The time period was first introduced on Season 3 of “Discovery,” when the lead character, Michael Burnham (Sonequa Martin-Green), transported the namesake starship and its crew there from the 23rd century. “It was exciting, because every time we would make a decision, we would say, ‘And now that’s canon,’” says Martin-Green.

If Roddenberry’s conception of an egalitarian future is the foundation for “Star Trek,” then canon is its lumber, creating its expansive and elaborate narrative framework of alien species, theoretical technology and para-historical incident. As the word implies, for some fans, canon is no less than holy writ.

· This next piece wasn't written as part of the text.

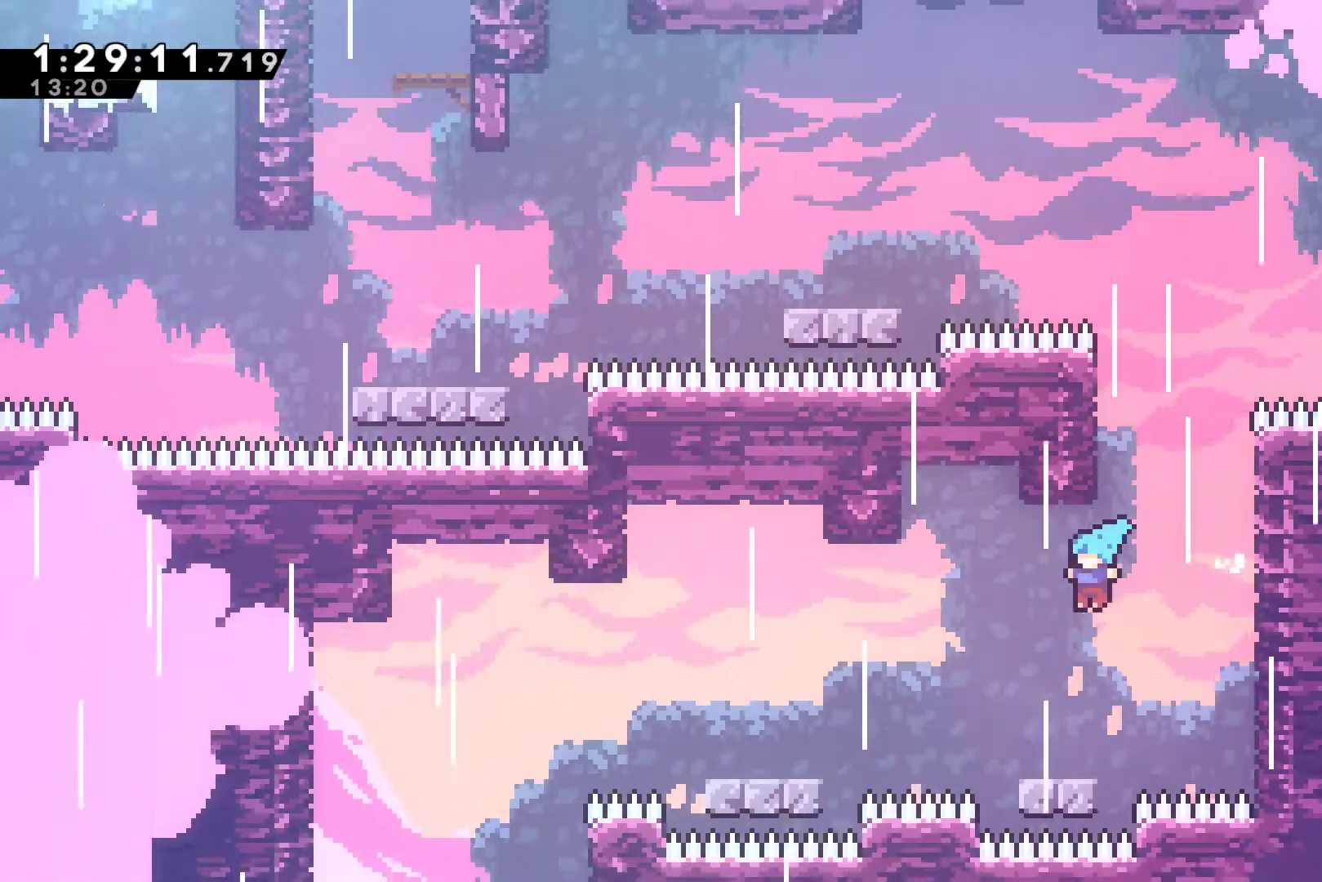
{"buttons": ["A", "DPAD_UP", "DPAD_RIGHT"], "left_stick": "center", "events": [[200, "DPAD_RIGHT", "down"], [267, "A", "down"], [400, "DPAD_UP", "down"]]}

Any perceived deviation or disruption — like deciding Burnham is Spock’s heretofore unmentioned adopted sister — is akin to blasphemy, and “Trek” fans have never been shy about expressing their displeasure.

abraham lincoln star trek

“We listened to a lot of it,” Kurtzman says. “I think I’ve been able to separate the toxic fandom from really true fans who love ‘Star Trek’ and want you to hear what they have to say about what they would like to see.”

By Season 2, the “Discovery” writers pivoted from its dour, war-torn first season and sent the show on its trajectory 900-plus years into the future. “We had to be very aware of making sure that Spock was in the right place and that Burnham’s existence was explained properly, because she was never mentioned in the original series,” says executive producer and showrunner Michelle Paradise. “What was fun about jumping into the future is that it was very much fresh snow.”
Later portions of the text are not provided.